**Text data extracted from pages:**
⁂
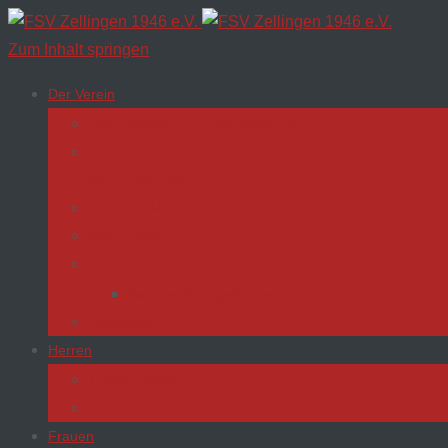
Zum Inhalt springen
Der Verein
Heimspielplan und Platzbelegung
Vereinsheim
Infos & Vermietung
Über den Verein
Dokumente
Chronik
Bau des Sportgeländes
Datenschutz
Herren
1. Mannschaft
2. Mannschaft
Frauen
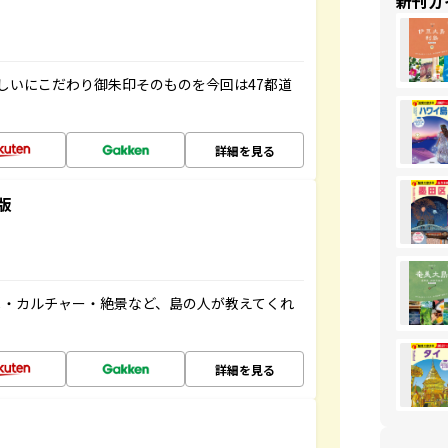
新刊ガ
しいにこだわり御朱印そのものを今回は47都道
詳細を見る
版
メ・カルチャー・絶景など、島の人が教えてくれ
詳細を見る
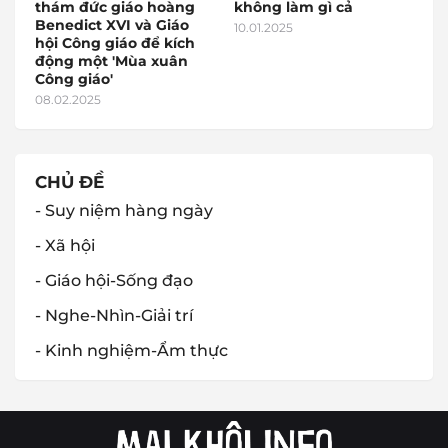
thám đức giáo hoàng
không làm gì cả
Benedict XVI và Giáo
10.01.2025
hội Công giáo để kích
động một 'Mùa xuân
Công giáo'
08.02.2025
CHỦ ĐỀ
- Suy niệm hàng ngày
- Xã hội
- Giáo hội-Sống đạo
- Nghe-Nhìn-Giải trí
- Kinh nghiệm-Ẩm thực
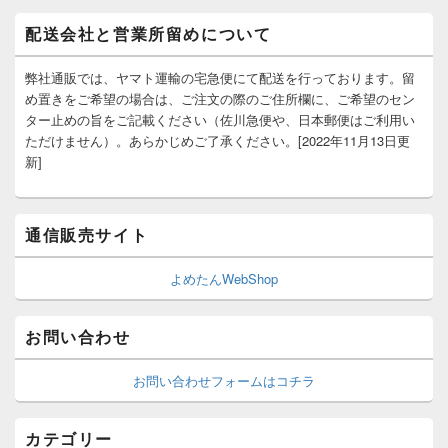
配送会社と営業所留めについて
弊社通販では、ヤマト運輸の宅急便にて配送を行っております。留
め置きをご希望の場合は、ご注文の際のご住所欄に、ご希望のセン
ター止めの旨をご記載ください（佐川急便や、日本郵便はご利用い
ただけません）。あらかじめご了承ください。[2022年11月13日更
新]
通信販売サイト
よめたんWebShop
お問い合わせ
お問い合わせフォームはコチラ
カテゴリー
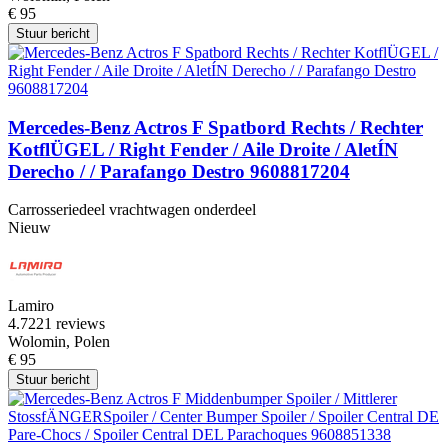
€ 95
Stuur bericht
Mercedes-Benz Actros F Spatbord Rechts / Rechter
KotflÜGEL / Right Fender / Aile Droite / AletÍN
Derecho / / Parafango Destro 9608817204
Carrosseriedeel vrachtwagen onderdeel
Nieuw
Lamiro
4.7
221 reviews
Wolomin, Polen
€ 95
Stuur bericht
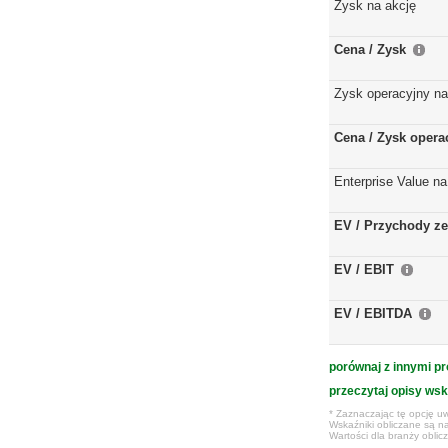
Zysk na akcję
Cena / Zysk
Zysk operacyjny na
Cena / Zysk opera
Enterprise Value na
EV / Przychody ze
EV / EBIT
EV / EBITDA
porównaj z innymi pr
przeczytaj opisy ws
* Zaznaczając tę opcję uw
Wskaźniki obliczane są na
Wartości dla branży obli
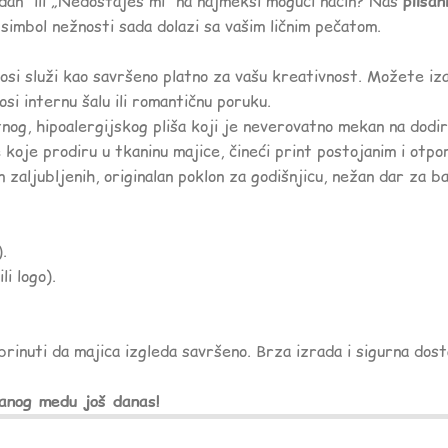
dan“ ili „Nedostaješ mi“ na najmekši mogući način? Naš
pliša
simbol nežnosti sada dolazi sa vašim ličnim pečatom.
si služi kao savršeno platno za vašu kreativnost. Možete iz
osi internu šalu ili romantičnu poruku.
nog, hipoalergijskog pliša koji je neverovatno mekan na dodi
je prodiru u tkaninu majice, čineći print postojanim i otpo
aljubljenih, originalan poklon za godišnjicu, nežan dar za bab
.
i logo).
obrinuti da majica izgleda savršeno. Brza izrada i sigurna dos
vanog medu još danas!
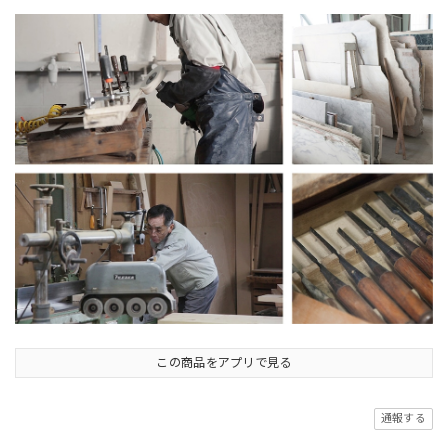
この商品をアプリで見る
通報する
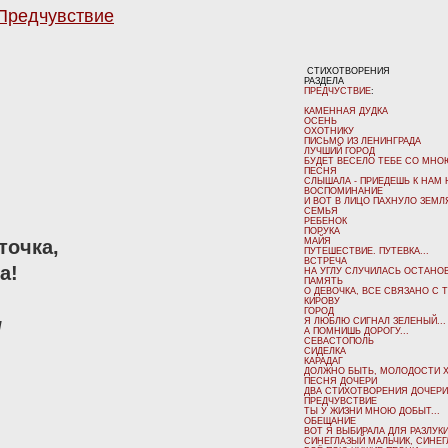
Предчувствие
CТИХОТВОРЕНИЯ
РАЗДЕЛА
ПРЕДЧУСТВИЕ
:
КАМЕННАЯ ДУДКА
ОСЕНЬ
ОХОТНИКУ
ПИСЬМО ИЗ ЛЕНИНГРАДА
ЛУЧШИЙ ГОРОД
БУДЕТ ВЕСЕЛО ТЕБЕ СО МНОЮ
ПЕСНЯ
СЛЫШАЛА - ПРИЕДЕШЬ К НАМ Н
ВОСПОМИНАНИЕ
И ВОТ В ЛИЦО ПАХНУЛО ЗЕМЛЯ
СЕМЬЯ
РЕБЕНОК
ПОРУКА
МАЙЯ
ПУТЕШЕСТВИЕ. ПУТЕВКА...
ВСТРЕЧА
НА УГЛУ СЛУЧИЛАСЬ ОСТАНОВК
ПАМЯТЬ
О ДЕВОЧКА, ВСЕ СВЯЗАНО С Т
КИРОВУ
ГОРОД
н
Я ЛЮБЛЮ СИГНАЛ ЗЕЛЕНЫЙ...
А ПОМНИШЬ ДОРОГУ...
СЕВАСТОПОЛЬ
СИДЕЛКА
КАРАДАГ
ДОЛЖНО БЫТЬ, МОЛОДОСТИ ХВ
ПЕСНЯ ДОЧЕРИ
ДВА СТИХОТВОРЕНИЯ ДОЧЕРИ
ПРЕДЧУВСТВИЕ
ТЫ У ЖИЗНИ МНОЮ ДОБЫТ...
ОБЕЩАНИЕ
ВОТ Я ВЫБИРАЛА ДЛЯ РАЗЛУКИ.
СИНЕГЛАЗЫЙ МАЛЬЧИК, СИНЕГЛ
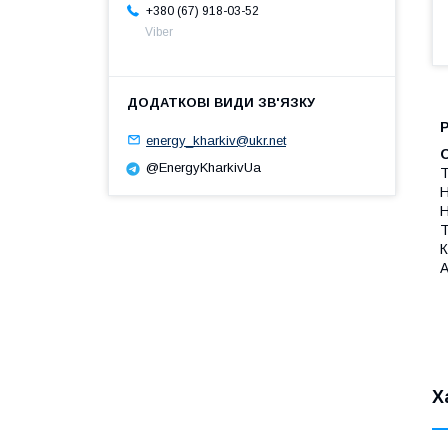
+380 (67) 918-03-52
Viber
Р
energy_kharkiv@ukr.net
@EnergyKharkivUa
Т
Н
Н
Т
К
А
Х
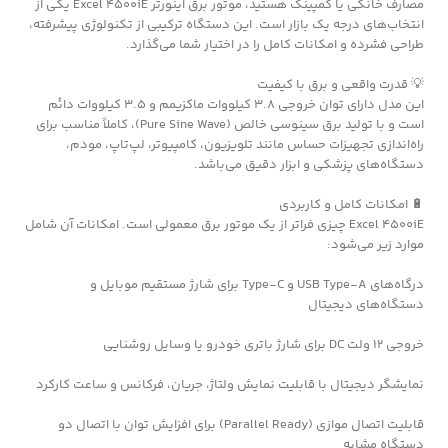
مصارف خانگی یا کمپینگ هستید، موتور برق اینورتر Excel 4500iE یکی از
انتخاب‌های درجه یک بازار است. این دستگاه ترکیبی از تکنولوژی پیشرفته،
طراحی فشرده و امکانات کامل را در اختیار شما می‌گذارد.
💡 قدرت واقعی و برق با کیفیت
این مدل دارای توان خروجی 3.8 کیلووات ماکزیمم و 3.5 کیلووات دائم
است و با تولید برق سینوسی خالص (Pure Sine Wave)، کاملاً مناسب برای
راه‌اندازی تجهیزات حساس مانند تلویزیون، کامپیوتر، لپ‌تاپ، مودم،
دستگاه‌های پزشکی و ابزار دقیق می‌باشد.
🔋 امکانات کامل و کاربردی
Excel 4500iE چیزی فراتر از یک موتور برق معمولی است. امکانات آن شامل
موارد زیر می‌شود:
درگاه‌های USB Type-A و Type-C برای شارژ مستقیم موبایل و
دستگاه‌های دیجیتال
خروجی 12 ولت DC برای شارژ باتری خودرو یا وسایل روشنایی
نمایشگر دیجیتال با قابلیت نمایش ولتاژ، جریان، فرکانس و ساعت کارکرد
قابلیت اتصال موازی (Parallel Ready) برای افزایش توان با اتصال دو
دستگاه مشابه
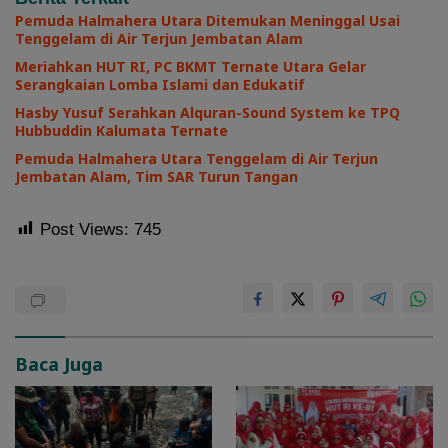
Pemuda Halmahera Utara Ditemukan Meninggal Usai
Tenggelam di Air Terjun Jembatan Alam
Meriahkan HUT RI, PC BKMT Ternate Utara Gelar
Serangkaian Lomba Islami dan Edukatif
Hasby Yusuf Serahkan Alquran-Sound System ke TPQ
Hubbuddin Kalumata Ternate
Pemuda Halmahera Utara Tenggelam di Air Terjun
Jembatan Alam, Tim SAR Turun Tangan
Post Views:
745
Baca Juga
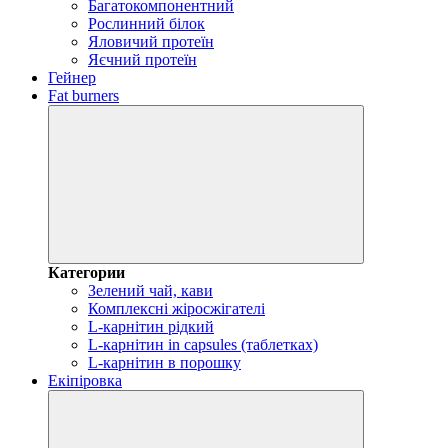
Багатокомпонентний
Рослинний білок
Яловичий протеїн
Яєчний протеїн
Гейнер
Fat burners
Категории
Зелений чай, кави
Комплексні жіросжігателі
L-карнітин рідкий
L-карнітин in capsules (таблетках)
L-карнітин в порошку
Екіпіровка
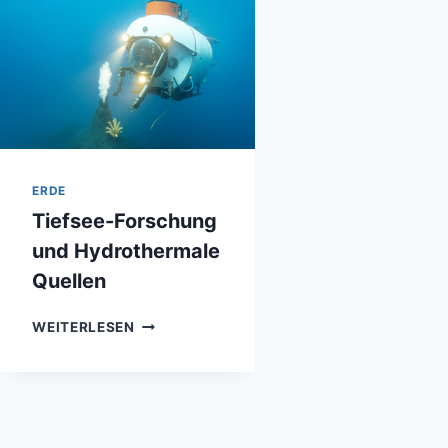
ERDE
Tiefsee-Forschung
und Hydrothermale
Quellen
TIEFSEE-
WEITERLESEN
FORSCHUNG
UND
HYDROTHERMALE
QUELLEN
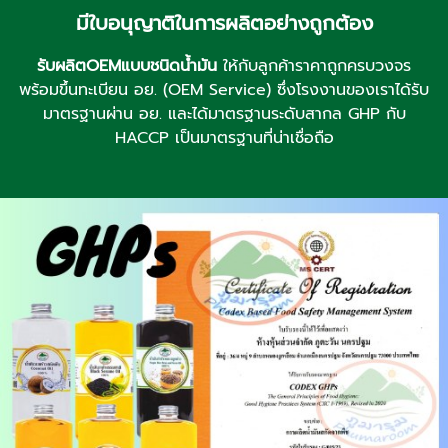
มีใบอนุญาติในการผลิตอย่างถูกต้อง
รับผลิตOEMแบบชนิดน้ำมัน
ให้กับลูกค้าราคาถูกครบวงจร
พร้อมขึ้นทะเบียน อย. (OEM Service) ซึ่งโรงงานของเราได้รับ
มาตรฐานผ่าน อย. และได้มาตรฐานระดับสากล GHP กับ
HACCP เป็นมาตรฐานที่น่าเชื่อถือ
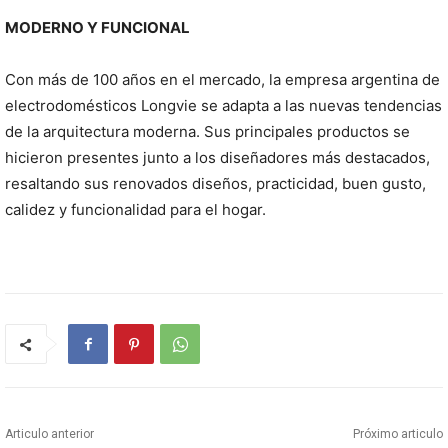
MODERNO Y FUNCIONAL
Con más de 100 años en el mercado, la empresa argentina de
electrodomésticos Longvie se adapta a las nuevas tendencias
de la arquitectura moderna. Sus principales productos se
hicieron presentes junto a los diseñadores más destacados,
resaltando sus renovados diseños, practicidad, buen gusto,
calidez y funcionalidad para el hogar.
Articulo anterior
Próximo articulo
⁂
**WHAT THE TASK REQUIRES:**
Can you quote every line of text from all the records above word for word, leaving the pictures out of your answer?

**RESULT FOR THIS EXERCISE:**
Zum Inhalt springen
Der Verein
Heimspielplan und Platzbelegung
Vereinsheim
Infos & Vermietung
Über den Verein
Dokumente
Chronik
Bau des Sportgeländes
Datenschutz
Herren
1. Mannschaft
2. Mannschaft
Frauen
新刊ガ
しいにこだわり御朱印そのものを今回は47都道
詳細を見る
版
メ・カルチャー・絶景など、島の人が教えてくれ
詳細を見る
thám đức giáo hoàng
không làm gì cả
Benedict XVI và Giáo
10.01.2025
hội Công giáo để kích
động một 'Mùa xuân
Công giáo'
08.02.2025
CHỦ ĐỀ
- Suy niệm hàng ngày
- Xã hội
- Giáo hội-Sống đạo
- Nghe-Nhìn-Giải trí
- Kinh nghiệm-Ẩm thực
配送会社と営業所留めについて
弊社通販では、ヤマト運輸の宅急便にて配送を行っております。留
め置きをご希望の場合は、ご注文の際のご住所欄に、ご希望のセン
ター止めの旨をご記載ください（佐川急便や、日本郵便はご利用い
ただけません）。あらかじめご了承ください。[2022年11月13日更
新]
通信販売サイト
よめたんWebShop
お問い合わせ
お問い合わせフォームはコチラ
カテゴリー
€ 95
Stuur bericht
Mercedes-Benz Actros F Spatbord Rechts / Rechter
KotflÜGEL / Right Fender / Aile Droite / AletÍN
Derecho / / Parafango Destro 9608817204
Carrosseriedeel vrachtwagen onderdeel
Nieuw
Lamiro
4.7
221 reviews
Wolomin, Polen
€ 95
Stuur bericht
Zysk na akcję
Cena / Zysk
Zysk operacyjny na
Cena / Zysk opera
Enterprise Value na
EV / Przychody ze
EV / EBIT
EV / EBITDA
porównaj z innymi pr
przeczytaj opisy ws
* Zaznaczając tę opcję uw
Wskaźniki obliczane są na
Wartości dla branży obli
dan“ ili „Nedostaješ mi“ na najmekši mogući način? Naš
pliša
simbol nežnosti sada dolazi sa vašim ličnim pečatom.
si služi kao savršeno platno za vašu kreativnost. Možete iz
osi internu šalu ili romantičnu poruku.
nog, hipoalergijskog pliša koji je neverovatno mekan na dodi
je prodiru u tkaninu majice, čineći print postojanim i otpo
aljubljenih, originalan poklon za godišnjicu, nežan dar za bab
.
i logo).
obrinuti da majica izgleda savršeno. Brza izrada i sigurna dos
vanog medu još danas!
この商品をアプリで見る
通報する
Предчувствие
CТИХОТВОРЕНИЯ
РАЗДЕЛА
ПРЕДЧУСТВИЕ
:
КАМЕННАЯ ДУДКА
ОСЕНЬ
ОХОТНИКУ
ПИСЬМО ИЗ ЛЕНИНГРАДА
ЛУЧШИЙ ГОРОД
БУДЕТ ВЕСЕЛО ТЕБЕ СО МНОЮ
ПЕСНЯ
СЛЫШАЛА - ПРИЕДЕШЬ К НАМ Н
ВОСПОМИНАНИЕ
И ВОТ В ЛИЦО ПАХНУЛО ЗЕМЛЯ
СЕМЬЯ
РЕБЕНОК
ПОРУКА
МАЙЯ
ПУТЕШЕСТВИЕ. ПУТЕВКА...
ВСТРЕЧА
НА УГЛУ СЛУЧИЛАСЬ ОСТАНОВК
ПАМЯТЬ
О ДЕВОЧКА, ВСЕ СВЯЗАНО С Т
КИРОВУ
ГОРОД
н
Я ЛЮБЛЮ СИГНАЛ ЗЕЛЕНЫЙ...
А ПОМНИШЬ ДОРОГУ...
СЕВАСТОПОЛЬ
СИДЕЛКА
КАРАДАГ
ДОЛЖНО БЫТЬ, МОЛОДОСТИ ХВ
ПЕСНЯ ДОЧЕРИ
ДВА СТИХОТВОРЕНИЯ ДОЧЕРИ
ПРЕДЧУВСТВИЕ
ТЫ У ЖИЗНИ МНОЮ ДОБЫТ...
ОБЕЩАНИЕ
ВОТ Я ВЫБИРАЛА ДЛЯ РАЗЛУКИ.
СИНЕГЛАЗЫЙ МАЛЬЧИК, СИНЕГЛ
+380 (67) 918-03-52
Viber
Р
energy_kharkiv@ukr.net
@EnergyKharkivUa
Т
Н
Н
Т
К
А
Х
مصارف خانگی یا کمپینگ هستید، موتور برق اینورتر Excel 4500iE یکی از
انتخاب‌های درجه یک بازار است. این دستگاه ترکیبی از تکنولوژی پیشرفته،
طراحی فشرده و امکانات کامل را در اختیار شما می‌گذارد.
💡 قدرت واقعی و برق با کیفیت
این مدل دارای توان خروجی 3.8 کیلووات ماکزیمم و 3.5 کیلووات دائم
است و با تولید برق سینوسی خالص (Pure Sine Wave)، کاملاً مناسب برای
راه‌اندازی تجهیزات حساس مانند تلویزیون، کامپیوتر، لپ‌تاپ، مودم،
دستگاه‌های پزشکی و ابزار دقیق می‌باشد.
🔋 امکانات کامل و کاربردی
Excel 4500iE چیزی فراتر از یک موتور برق معمولی است. امکانات آن شامل
موارد زیر می‌شود:
درگاه‌های USB Type-A و Type-C برای شارژ مستقیم موبایل و
دستگاه‌های دیجیتال
خروجی 12 ولت DC برای شارژ باتری خودرو یا وسایل روشنایی
نمایشگر دیجیتال با قابلیت نمایش ولتاژ، جریان، فرکانس و ساعت کارکرد
قابلیت اتصال موازی (Parallel Ready) برای افزایش توان با اتصال دو
دستگاه مشابه
Pemuda Halmahera Utara Ditemukan Meninggal Usai
Tenggelam di Air Terjun Jembatan Alam
Meriahkan HUT RI, PC BKMT Ternate Utara Gelar
Serangkaian Lomba Islami dan Edukatif
Hasby Yusuf Serahkan Alquran-Sound System ke TPQ
Hubbuddin Kalumata Ternate
Pemuda Halmahera Utara Tenggelam di Air Terjun
Jembatan Alam, Tim SAR Turun Tangan
Post Views:
745
Baca Juga
Багатокомпонентний
Рослинний білок
Яловичий протеїн
Яєчний протеїн
Гейнер
Fat burners
Категории
Зелений чай, кави
Комплексні жіросжігателі
L-карнітин рідкий
L-карнітин in capsules (таблетках)
L-карнітин в порошку
Екіпіровка
ERDE
Tiefsee-Forschung
und Hydrothermale
Quellen
TIEFSEE-
WEITERLESEN
FORSCHUNG
UND
HYDROTHERMALE
QUELLEN
มีใบอนุญาติในการผลิตอย่างถูกต้อง
รับผลิตOEMแบบชนิดน้ำมัน
ให้กับลูกค้าราคาถูกครบวงจร
พร้อมขึ้นทะเบียน อย. (OEM Service) ซึ่งโรงงานของเราได้รับ
มาตรฐานผ่าน อย. และได้มาตรฐานระดับสากล GHP กับ
HACCP เป็นมาตรฐานที่น่าเชื่อถือ
MODERNO Y FUNCIONAL
Con más de 100 años en el mercado, la empresa argentina de
electrodomésticos Longvie se adapta a las nuevas tendencias
de la arquitectura moderna. Sus principales productos se
hicieron presentes junto a los diseñadores más destacados,
resaltando sus renovados diseños, practicidad, buen gusto,
calidez y funcionalidad para el hogar.
Articulo anterior
Próximo articulo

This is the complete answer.